Source data

○ ○ ○

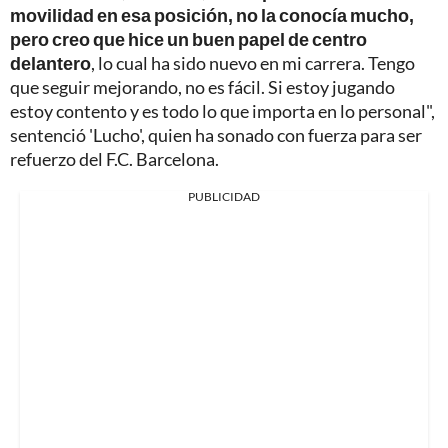
movilidad en esa posición, no la conocía mucho,
pero creo que hice un buen papel de centro
delantero
, lo cual ha sido nuevo en mi carrera. Tengo
que seguir mejorando, no es fácil. Si estoy jugando
estoy contento y es todo lo que importa en lo personal",
sentenció 'Lucho', quien ha sonado con fuerza para ser
refuerzo del F.C. Barcelona.
PUBLICIDAD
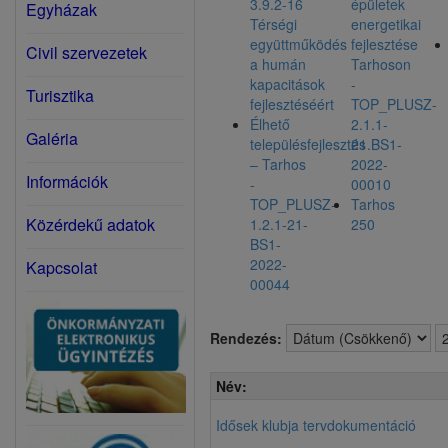
3.9.2-16
épületek
Egyházak
Térségi
energetikai
együttműködés
fejlesztése
Civil szervezetek
a humán
Tarhoson
kapacitások
-
Turisztika
fejlesztéséért
TOP_PLUSZ-
Élhető
2.1.1-
Galéria
településfejlesztés
21.BS1-
– Tarhos
2022-
Információk
-
00010
TOP_PLUSZ-
Tarhos
Közérdekű adatok
1.2.1-21-
250
BS1-
2022-
Kapcsolat
00044
Rendezés:
Név:
Idősek klubja tervdokumentáció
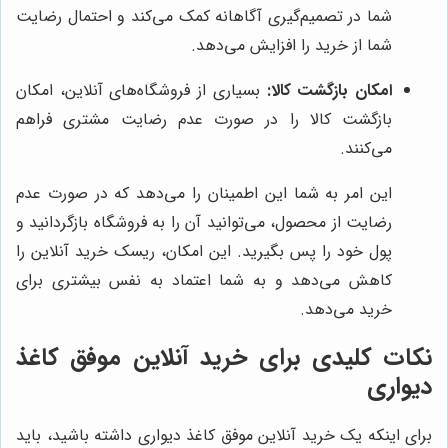
شما در تصمیم‌گیری آگاهانه کمک می‌کند و احتمال رضایت
شما از خرید را افزایش می‌دهد.
امکان بازگشت کالا:
بسیاری از فروشگاه‌های آنلاین، امکان
بازگشت کالا را در صورت عدم رضایت مشتری فراهم
می‌کنند.
این امر به شما این اطمینان را می‌دهد که در صورت عدم
رضایت از محصول، می‌توانید آن را به فروشگاه بازگردانید و
پول خود را پس بگیرید. این امکان، ریسک خرید آنلاین را
کاهش می‌دهد و به شما اعتماد به نفس بیشتری برای
خرید می‌دهد.
نکات کلیدی برای خرید آنلاین موفق کاغذ
دیواری
برای اینکه یک خرید آنلاین موفق کاغذ دیواری داشته باشید، باید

○ ○ ○

■ Exercise description ■
Arrange every line of text in the listing above as a numbered list, leaving out blank lines and the picture markers.

■ Result of the task ■
1. movilidad en esa posición, no la conocía mucho,
2. pero creo que hice un buen papel de centro
3. delantero
4. , lo cual ha sido nuevo en mi carrera. Tengo
5. que seguir mejorando, no es fácil. Si estoy jugando
6. estoy contento y es todo lo que importa en lo personal",
7. sentenció 'Lucho', quien ha sonado con fuerza para ser
8. refuerzo del F.C. Barcelona.
9. PUBLICIDAD
10. 3.9.2-16
11. épületek
12. Egyházak
13. Térségi
14. energetikai
15. együttműködés
16. fejlesztése
17. Civil szervezetek
18. a humán
19. Tarhoson
20. kapacitások
21. -
22. Turisztika
23. fejlesztéséért
24. TOP_PLUSZ-
25. Élhető
26. 2.1.1-
27. Galéria
28. településfejlesztés
29. 21.BS1-
30. – Tarhos
31. 2022-
32. Információk
33. -
34. 00010
35. TOP_PLUSZ-
36. Tarhos
37. Közérdekű adatok
38. 1.2.1-21-
39. 250
40. BS1-
41. 2022-
42. Kapcsolat
43. 00044
44. Rendezés:
45. Név:
46. Idősek klubja tervdokumentáció
47. شما در تصمیم‌گیری آگاهانه کمک می‌کند و احتمال رضایت
48. شما از خرید را افزایش می‌دهد.
49. امکان بازگشت کالا:
50. بسیاری از فروشگاه‌های آنلاین، امکان
51. بازگشت کالا را در صورت عدم رضایت مشتری فراهم
52. می‌کنند.
53. این امر به شما این اطمینان را می‌دهد که در صورت عدم
54. رضایت از محصول، می‌توانید آن را به فروشگاه بازگردانید و
55. پول خود را پس بگیرید. این امکان، ریسک خرید آنلاین را
56. کاهش می‌دهد و به شما اعتماد به نفس بیشتری برای
57. خرید می‌دهد.
58. نکات کلیدی برای خرید آنلاین موفق کاغذ
59. دیواری
60. برای اینکه یک خرید آنلاین موفق کاغذ دیواری داشته باشید، باید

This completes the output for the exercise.